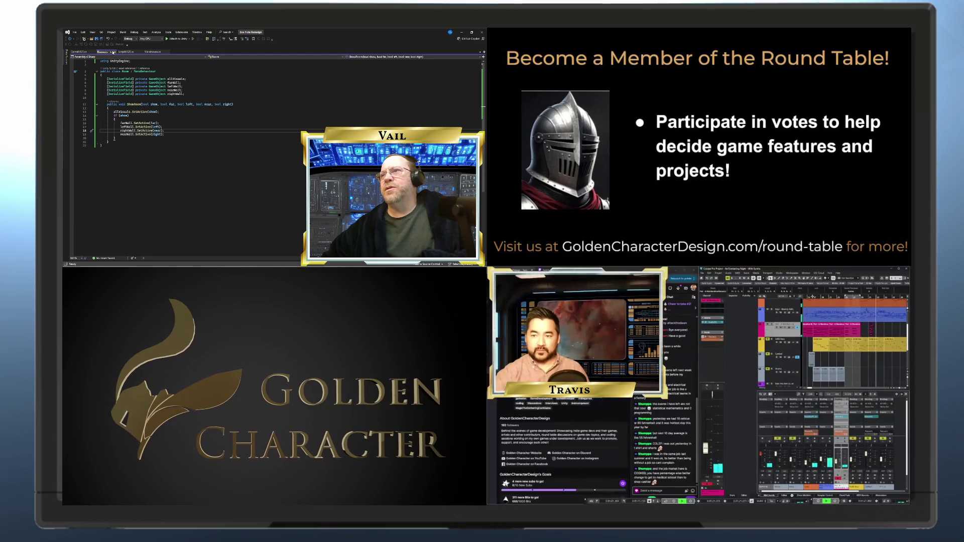
- Back in Unity's Scene view, open the Room prefab to show its walls and green frame
mouse_move(392, 265)
left_click(440, 261)
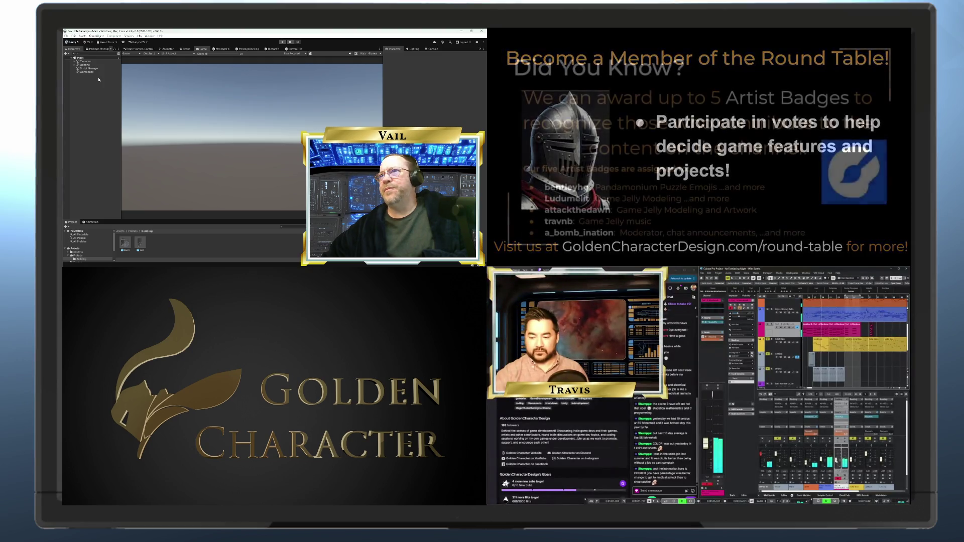
left_click(185, 50)
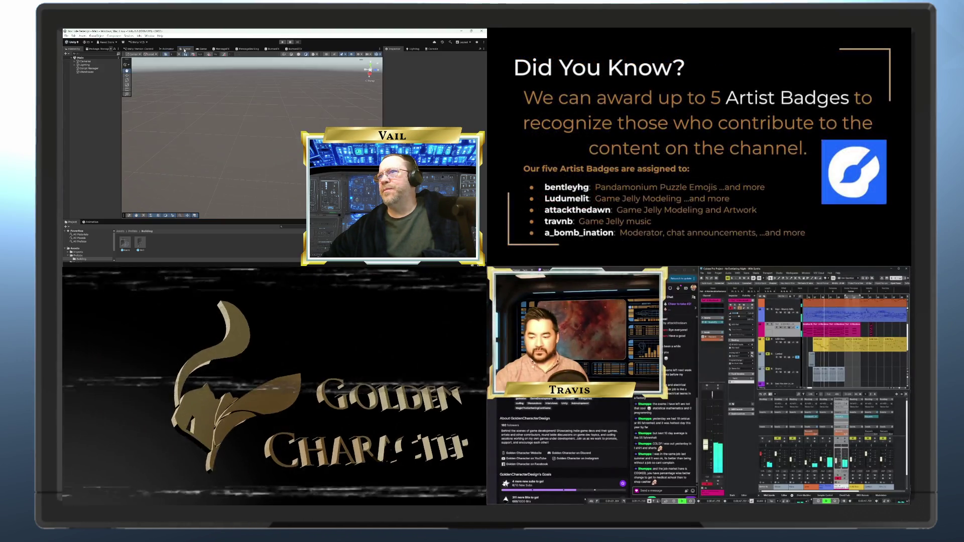
double_click(128, 246)
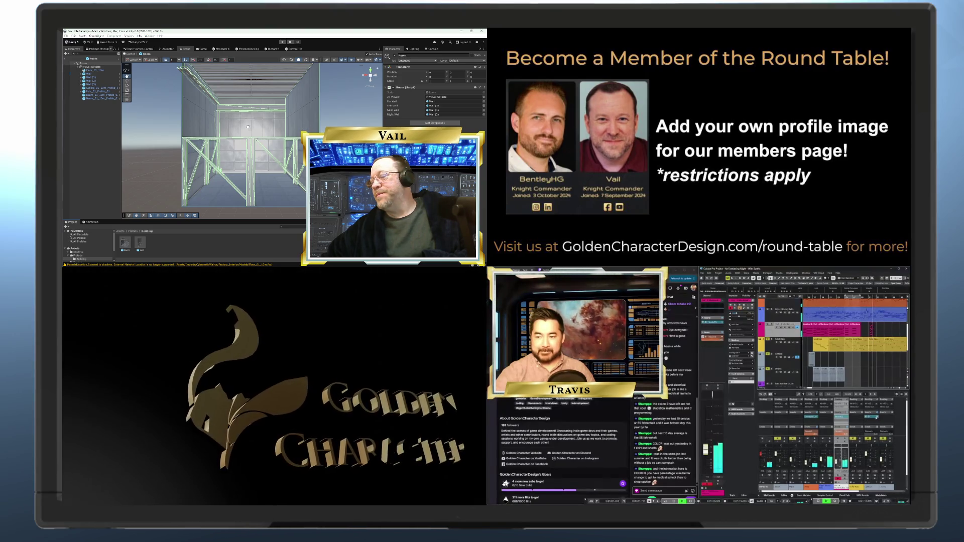
scroll(247, 127, "up", 5)
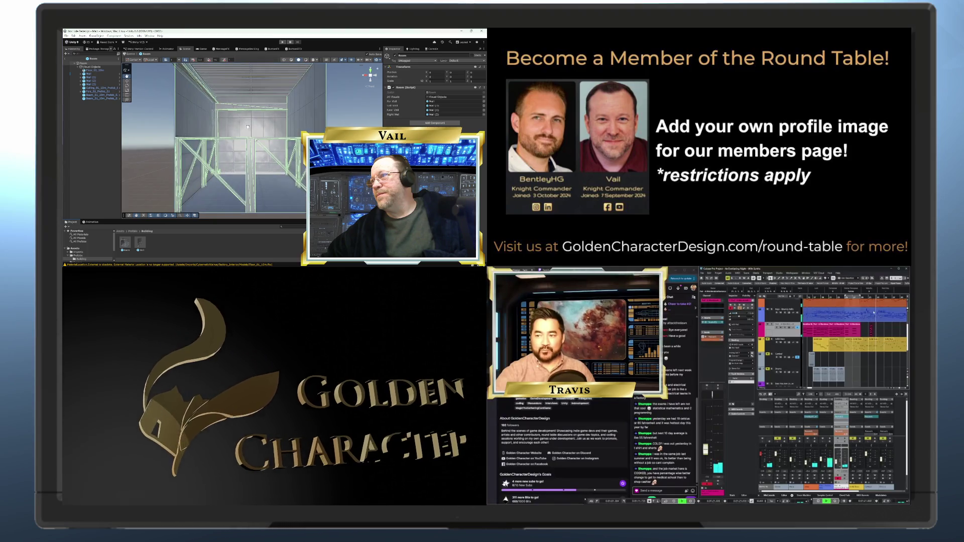
scroll(247, 127, "up", 3)
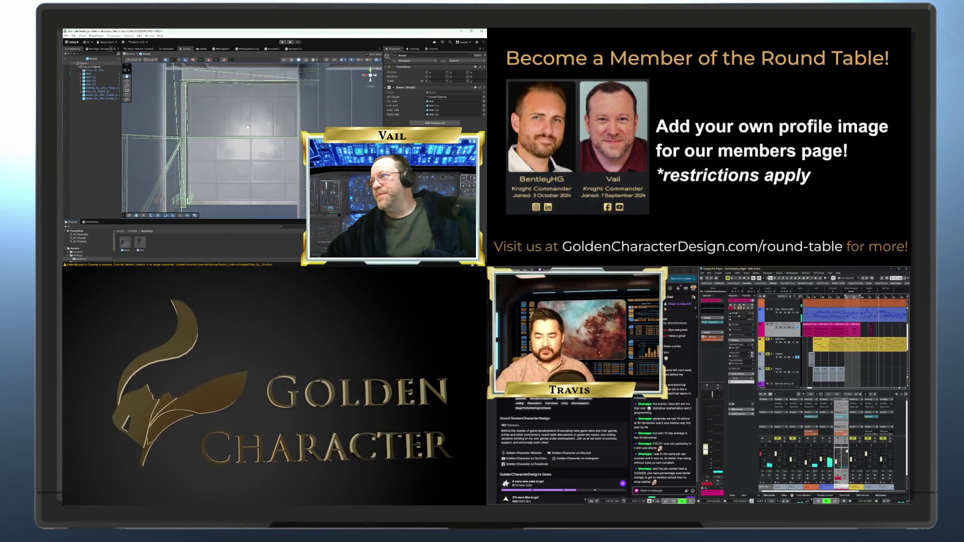
scroll(247, 126, "down", 5)
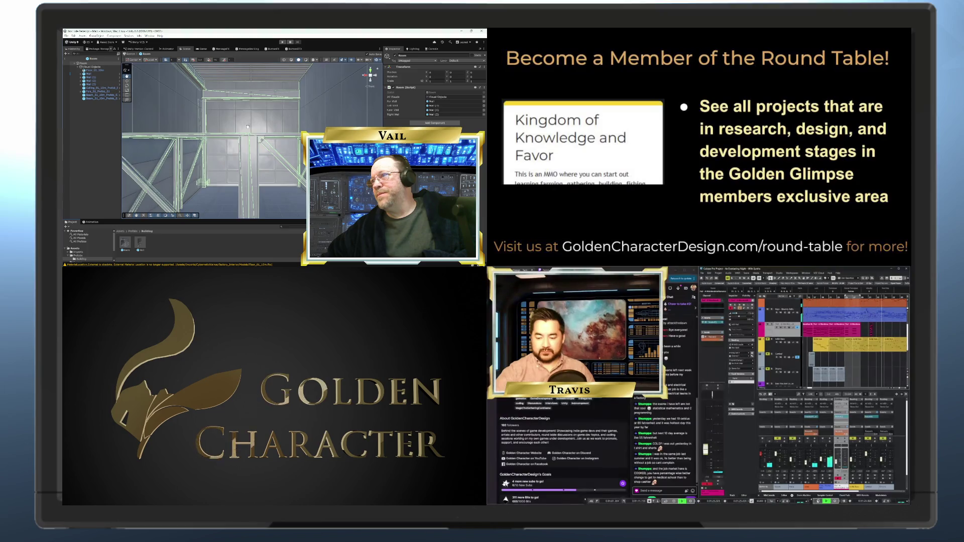
scroll(247, 126, "down", 2)
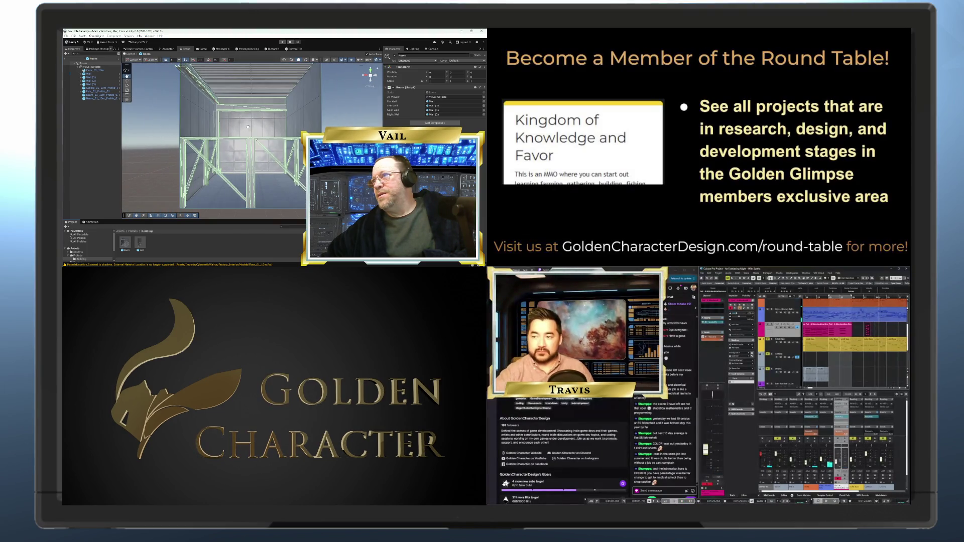
scroll(247, 126, "down", 2)
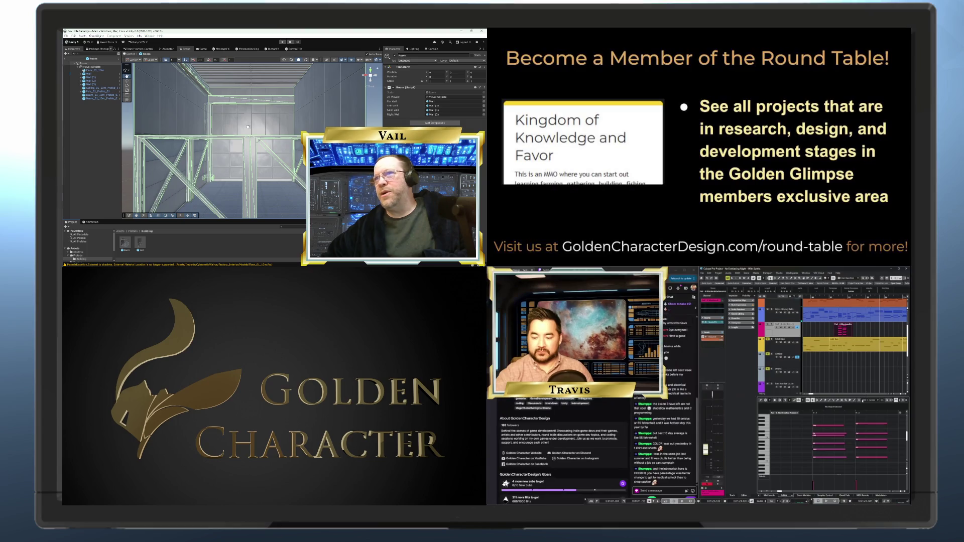
scroll(247, 126, "down", 2)
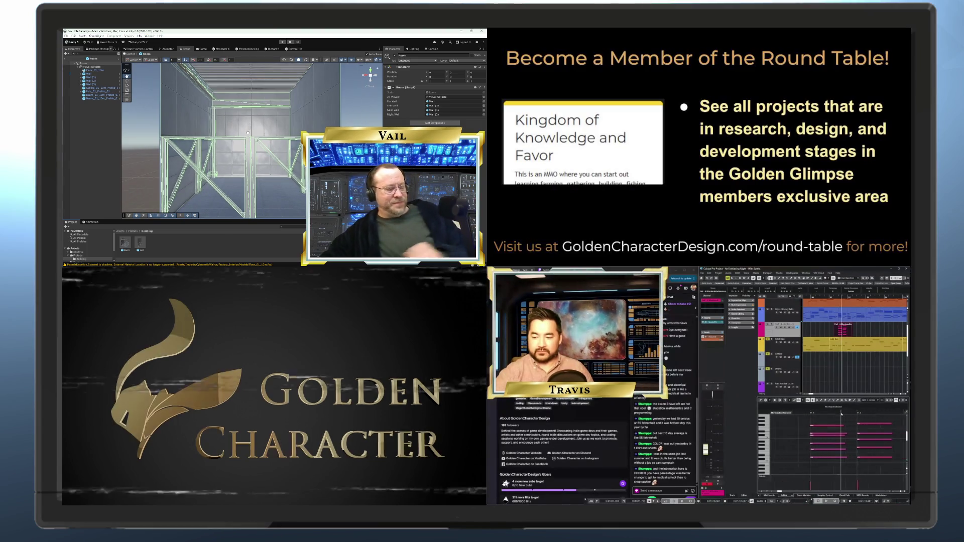
mouse_move(247, 133)
left_mouse_down()
mouse_move(177, 123)
mouse_move(237, 145)
mouse_move(237, 125)
left_mouse_up()
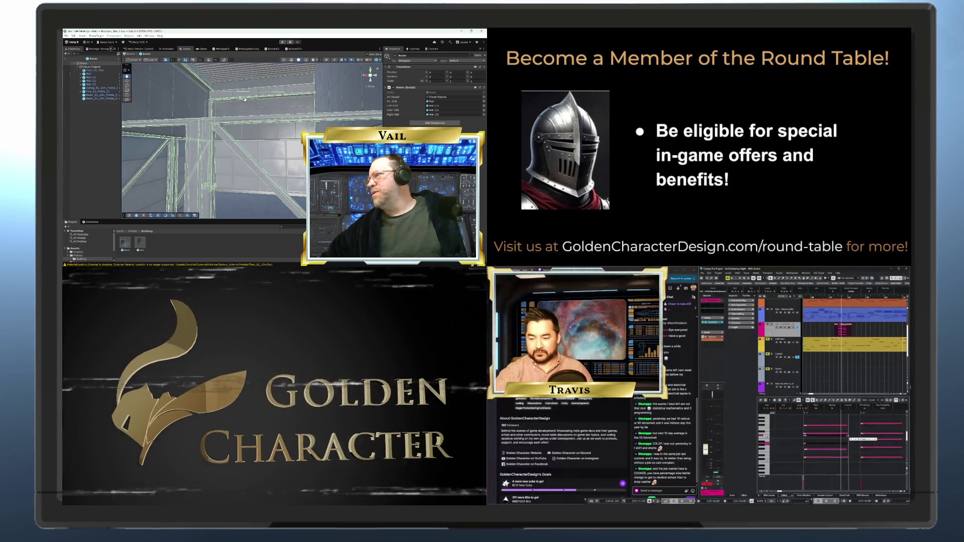
left_click(376, 77)
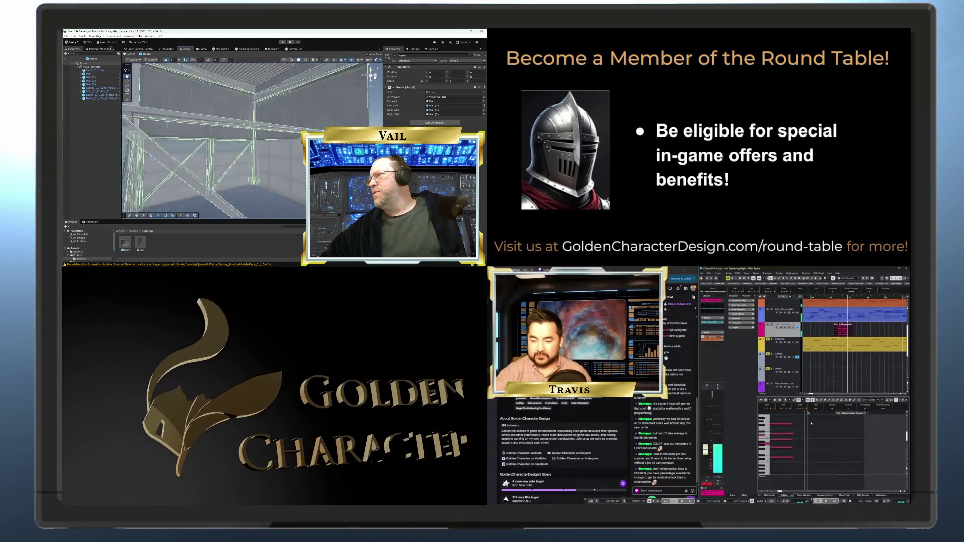
left_click_drag(375, 76, 247, 101)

• Aim of the exercise
The full listing, transcribed exactly and without its pictures, is the expected result.

• Output of the task
- Back in Unity's Scene view, open the Room prefab to show its walls and green frame
mouse_move(392, 265)
left_click(440, 261)
left_click(185, 50)
double_click(128, 246)
scroll(247, 127, "up", 5)
scroll(247, 127, "up", 3)
scroll(247, 126, "down", 5)
scroll(247, 126, "down", 2)
scroll(247, 126, "down", 2)
scroll(247, 126, "down", 2)
mouse_move(247, 133)
left_mouse_down()
mouse_move(177, 123)
mouse_move(237, 145)
mouse_move(237, 125)
left_mouse_up()
left_click(376, 77)
left_click_drag(375, 76, 247, 101)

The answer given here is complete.